Collected data:
>>>>>

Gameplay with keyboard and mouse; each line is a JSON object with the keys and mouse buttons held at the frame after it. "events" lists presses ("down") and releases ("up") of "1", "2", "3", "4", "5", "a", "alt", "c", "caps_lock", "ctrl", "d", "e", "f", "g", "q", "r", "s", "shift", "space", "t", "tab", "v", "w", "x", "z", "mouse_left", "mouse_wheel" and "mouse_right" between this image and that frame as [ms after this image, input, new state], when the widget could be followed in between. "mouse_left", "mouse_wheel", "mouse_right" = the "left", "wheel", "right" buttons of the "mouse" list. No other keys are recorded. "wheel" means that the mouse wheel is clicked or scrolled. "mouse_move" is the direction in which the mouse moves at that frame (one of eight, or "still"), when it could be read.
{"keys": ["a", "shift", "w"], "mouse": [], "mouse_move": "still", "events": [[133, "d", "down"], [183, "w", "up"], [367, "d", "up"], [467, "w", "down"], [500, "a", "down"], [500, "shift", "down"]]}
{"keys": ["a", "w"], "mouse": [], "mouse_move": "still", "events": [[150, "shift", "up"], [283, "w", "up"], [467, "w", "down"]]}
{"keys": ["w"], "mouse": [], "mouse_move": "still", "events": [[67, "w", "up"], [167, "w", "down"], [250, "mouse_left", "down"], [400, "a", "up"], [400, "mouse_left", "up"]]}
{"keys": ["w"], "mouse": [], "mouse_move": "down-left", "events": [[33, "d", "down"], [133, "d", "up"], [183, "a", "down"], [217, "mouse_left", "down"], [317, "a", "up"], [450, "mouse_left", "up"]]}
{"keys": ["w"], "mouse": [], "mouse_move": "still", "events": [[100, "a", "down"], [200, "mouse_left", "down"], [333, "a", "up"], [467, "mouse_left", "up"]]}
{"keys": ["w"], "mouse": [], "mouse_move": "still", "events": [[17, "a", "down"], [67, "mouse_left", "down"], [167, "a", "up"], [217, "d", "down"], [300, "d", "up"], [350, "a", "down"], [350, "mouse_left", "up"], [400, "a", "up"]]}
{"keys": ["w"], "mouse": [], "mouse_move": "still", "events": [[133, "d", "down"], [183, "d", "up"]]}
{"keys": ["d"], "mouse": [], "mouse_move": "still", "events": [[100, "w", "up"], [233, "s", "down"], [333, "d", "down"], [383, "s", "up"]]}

<<<<<

**Exercise brief**
Copy each line of the data above exactly as it appears.

**Response to the exercise**
Gameplay with keyboard and mouse; each line is a JSON object with the keys and mouse buttons held at the frame after it. "events" lists presses ("down") and releases ("up") of "1", "2", "3", "4", "5", "a", "alt", "c", "caps_lock", "ctrl", "d", "e", "f", "g", "q", "r", "s", "shift", "space", "t", "tab", "v", "w", "x", "z", "mouse_left", "mouse_wheel" and "mouse_right" between this image and that frame as [ms after this image, input, new state], when the widget could be followed in between. "mouse_left", "mouse_wheel", "mouse_right" = the "left", "wheel", "right" buttons of the "mouse" list. No other keys are recorded. "wheel" means that the mouse wheel is clicked or scrolled. "mouse_move" is the direction in which the mouse moves at that frame (one of eight, or "still"), when it could be read.
{"keys": ["a", "shift", "w"], "mouse": [], "mouse_move": "still", "events": [[133, "d", "down"], [183, "w", "up"], [367, "d", "up"], [467, "w", "down"], [500, "a", "down"], [500, "shift", "down"]]}
{"keys": ["a", "w"], "mouse": [], "mouse_move": "still", "events": [[150, "shift", "up"], [283, "w", "up"], [467, "w", "down"]]}
{"keys": ["w"], "mouse": [], "mouse_move": "still", "events": [[67, "w", "up"], [167, "w", "down"], [250, "mouse_left", "down"], [400, "a", "up"], [400, "mouse_left", "up"]]}
{"keys": ["w"], "mouse": [], "mouse_move": "down-left", "events": [[33, "d", "down"], [133, "d", "up"], [183, "a", "down"], [217, "mouse_left", "down"], [317, "a", "up"], [450, "mouse_left", "up"]]}
{"keys": ["w"], "mouse": [], "mouse_move": "still", "events": [[100, "a", "down"], [200, "mouse_left", "down"], [333, "a", "up"], [467, "mouse_left", "up"]]}
{"keys": ["w"], "mouse": [], "mouse_move": "still", "events": [[17, "a", "down"], [67, "mouse_left", "down"], [167, "a", "up"], [217, "d", "down"], [300, "d", "up"], [350, "a", "down"], [350, "mouse_left", "up"], [400, "a", "up"]]}
{"keys": ["w"], "mouse": [], "mouse_move": "still", "events": [[133, "d", "down"], [183, "d", "up"]]}
{"keys": ["d"], "mouse": [], "mouse_move": "still", "events": [[100, "w", "up"], [233, "s", "down"], [333, "d", "down"], [383, "s", "up"]]}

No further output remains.